● CONSIGNE DONNÉE: Reproduisez à l'identique, dans le texte sur les garanties financières des ICPE, le passage qui s'ouvre sur les mots contenant « Jusqu’à une date » et se clôt sur « dioxyde de carbone. ».

Par Yann Borrel – Associé responsable du pôle d’expertise Affaires Publiques
L’article L. 516-1 du code de l’environnement (issu de la loi n° 93-3 du 4 janvier 1993 relative aux carrières), subordonne la mise en activité d’ICPE définies par décret en Conseil d’Etat à la constitution de garanties financières.
Jusqu’à une date récente, seules étaient concernés par cette obligation les installations de stockage de déchets, les carrières, les installations susceptibles de donner lieu à des servitudes d’utilité publique au sens de l’article L. 515-8 du code de l’environnement ainsi que les sites de stockage géologique de dioxyde de carbone.

● EXTRAITS DE DONNÉES:
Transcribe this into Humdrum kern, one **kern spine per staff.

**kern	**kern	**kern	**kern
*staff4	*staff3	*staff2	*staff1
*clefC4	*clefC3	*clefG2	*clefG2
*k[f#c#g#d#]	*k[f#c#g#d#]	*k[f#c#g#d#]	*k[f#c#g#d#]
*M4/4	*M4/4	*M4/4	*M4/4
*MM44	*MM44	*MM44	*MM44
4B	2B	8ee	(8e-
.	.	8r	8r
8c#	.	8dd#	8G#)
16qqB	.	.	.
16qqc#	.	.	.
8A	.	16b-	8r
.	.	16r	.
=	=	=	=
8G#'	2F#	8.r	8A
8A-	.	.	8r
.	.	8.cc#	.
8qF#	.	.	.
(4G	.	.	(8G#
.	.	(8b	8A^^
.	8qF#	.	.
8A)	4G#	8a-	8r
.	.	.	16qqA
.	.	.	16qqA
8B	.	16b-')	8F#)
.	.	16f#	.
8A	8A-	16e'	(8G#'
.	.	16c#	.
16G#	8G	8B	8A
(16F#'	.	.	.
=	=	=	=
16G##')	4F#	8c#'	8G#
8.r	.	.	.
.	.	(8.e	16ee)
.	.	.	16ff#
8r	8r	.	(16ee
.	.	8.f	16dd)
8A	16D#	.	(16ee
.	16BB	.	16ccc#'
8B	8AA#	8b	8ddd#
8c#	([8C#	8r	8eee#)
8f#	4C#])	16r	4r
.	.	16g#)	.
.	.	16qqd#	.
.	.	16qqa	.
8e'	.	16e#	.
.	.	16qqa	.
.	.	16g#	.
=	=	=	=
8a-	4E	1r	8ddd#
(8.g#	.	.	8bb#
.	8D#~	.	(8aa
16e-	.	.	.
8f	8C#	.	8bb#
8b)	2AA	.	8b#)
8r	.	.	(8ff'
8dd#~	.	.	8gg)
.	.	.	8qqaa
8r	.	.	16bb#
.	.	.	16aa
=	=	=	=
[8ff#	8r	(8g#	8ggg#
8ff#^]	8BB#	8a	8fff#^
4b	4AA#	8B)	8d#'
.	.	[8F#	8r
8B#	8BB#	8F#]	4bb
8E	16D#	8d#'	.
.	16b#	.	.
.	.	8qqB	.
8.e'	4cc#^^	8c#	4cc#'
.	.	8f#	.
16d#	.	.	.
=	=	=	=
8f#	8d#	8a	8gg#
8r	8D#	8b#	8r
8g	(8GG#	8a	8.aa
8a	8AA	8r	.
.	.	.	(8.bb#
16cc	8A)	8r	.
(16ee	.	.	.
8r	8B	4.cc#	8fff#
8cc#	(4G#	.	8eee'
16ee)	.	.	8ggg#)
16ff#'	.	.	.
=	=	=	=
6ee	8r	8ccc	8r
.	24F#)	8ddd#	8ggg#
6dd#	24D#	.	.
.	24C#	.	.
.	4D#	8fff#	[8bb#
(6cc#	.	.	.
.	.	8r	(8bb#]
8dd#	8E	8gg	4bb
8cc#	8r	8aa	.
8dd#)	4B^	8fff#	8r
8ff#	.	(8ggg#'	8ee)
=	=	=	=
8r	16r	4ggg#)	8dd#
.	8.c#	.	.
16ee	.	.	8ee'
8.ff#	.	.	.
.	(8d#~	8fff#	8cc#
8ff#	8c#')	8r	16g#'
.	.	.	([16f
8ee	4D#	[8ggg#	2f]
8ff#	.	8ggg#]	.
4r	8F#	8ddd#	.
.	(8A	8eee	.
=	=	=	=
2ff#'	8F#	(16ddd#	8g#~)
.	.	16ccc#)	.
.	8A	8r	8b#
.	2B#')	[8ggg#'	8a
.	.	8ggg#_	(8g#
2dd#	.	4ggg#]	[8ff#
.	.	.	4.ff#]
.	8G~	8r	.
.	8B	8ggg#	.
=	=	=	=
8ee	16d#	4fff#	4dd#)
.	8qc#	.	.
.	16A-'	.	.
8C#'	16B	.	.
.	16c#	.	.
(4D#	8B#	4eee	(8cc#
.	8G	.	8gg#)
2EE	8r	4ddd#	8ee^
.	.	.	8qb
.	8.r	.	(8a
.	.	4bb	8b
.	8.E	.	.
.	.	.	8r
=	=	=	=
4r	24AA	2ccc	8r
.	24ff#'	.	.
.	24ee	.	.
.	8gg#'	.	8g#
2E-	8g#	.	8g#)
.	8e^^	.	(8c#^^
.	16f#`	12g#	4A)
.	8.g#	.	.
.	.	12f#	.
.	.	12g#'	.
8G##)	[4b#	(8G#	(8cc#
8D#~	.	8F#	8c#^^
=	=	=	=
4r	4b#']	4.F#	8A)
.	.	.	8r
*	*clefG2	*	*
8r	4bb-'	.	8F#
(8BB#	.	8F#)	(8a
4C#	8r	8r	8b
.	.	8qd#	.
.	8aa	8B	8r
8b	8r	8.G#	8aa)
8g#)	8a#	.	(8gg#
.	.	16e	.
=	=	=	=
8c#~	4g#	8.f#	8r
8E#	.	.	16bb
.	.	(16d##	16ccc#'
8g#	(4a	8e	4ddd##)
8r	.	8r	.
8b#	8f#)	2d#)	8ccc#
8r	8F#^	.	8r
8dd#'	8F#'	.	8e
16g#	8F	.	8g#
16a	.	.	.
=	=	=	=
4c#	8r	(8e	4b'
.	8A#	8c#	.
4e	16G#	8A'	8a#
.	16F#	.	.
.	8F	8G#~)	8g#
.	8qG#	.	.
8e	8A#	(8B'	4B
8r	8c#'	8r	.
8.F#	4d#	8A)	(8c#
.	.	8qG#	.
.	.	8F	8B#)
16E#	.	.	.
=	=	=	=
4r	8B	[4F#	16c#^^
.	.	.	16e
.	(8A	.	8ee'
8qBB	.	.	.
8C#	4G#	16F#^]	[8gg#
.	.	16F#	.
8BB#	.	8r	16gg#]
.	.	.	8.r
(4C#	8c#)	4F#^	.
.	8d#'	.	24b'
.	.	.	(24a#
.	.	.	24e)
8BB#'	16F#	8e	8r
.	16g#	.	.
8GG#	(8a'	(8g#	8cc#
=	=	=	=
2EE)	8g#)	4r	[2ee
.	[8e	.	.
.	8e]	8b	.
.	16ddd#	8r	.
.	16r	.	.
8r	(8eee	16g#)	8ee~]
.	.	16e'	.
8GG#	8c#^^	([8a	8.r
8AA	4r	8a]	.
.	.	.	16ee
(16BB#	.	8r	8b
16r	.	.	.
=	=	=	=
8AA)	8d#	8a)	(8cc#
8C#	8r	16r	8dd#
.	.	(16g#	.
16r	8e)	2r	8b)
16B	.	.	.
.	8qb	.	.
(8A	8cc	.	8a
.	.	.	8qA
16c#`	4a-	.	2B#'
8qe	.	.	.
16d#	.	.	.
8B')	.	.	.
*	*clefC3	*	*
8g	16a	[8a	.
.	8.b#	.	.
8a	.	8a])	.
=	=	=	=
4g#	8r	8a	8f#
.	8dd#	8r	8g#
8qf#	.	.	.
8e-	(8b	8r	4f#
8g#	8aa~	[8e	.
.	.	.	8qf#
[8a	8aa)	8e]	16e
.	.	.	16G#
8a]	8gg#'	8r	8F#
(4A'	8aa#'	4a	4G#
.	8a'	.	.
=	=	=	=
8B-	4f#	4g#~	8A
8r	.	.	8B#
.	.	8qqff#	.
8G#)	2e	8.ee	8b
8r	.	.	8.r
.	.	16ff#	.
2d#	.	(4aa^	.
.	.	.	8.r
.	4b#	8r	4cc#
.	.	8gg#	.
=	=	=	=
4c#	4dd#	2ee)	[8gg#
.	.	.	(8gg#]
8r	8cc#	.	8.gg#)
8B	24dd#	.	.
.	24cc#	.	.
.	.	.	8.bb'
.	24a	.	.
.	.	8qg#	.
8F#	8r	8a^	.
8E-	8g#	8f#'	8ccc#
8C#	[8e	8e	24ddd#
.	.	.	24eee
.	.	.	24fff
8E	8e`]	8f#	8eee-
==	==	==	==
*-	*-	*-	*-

● RÉPONSE ATTENDUE:
Jusqu’à une date récente, seules étaient concernés par cette obligation les installations de stockage de déchets, les carrières, les installations susceptibles de donner lieu à des servitudes d’utilité publique au sens de l’article L. 515-8 du code de l’environnement ainsi que les sites de stockage géologique de dioxyde de carbone.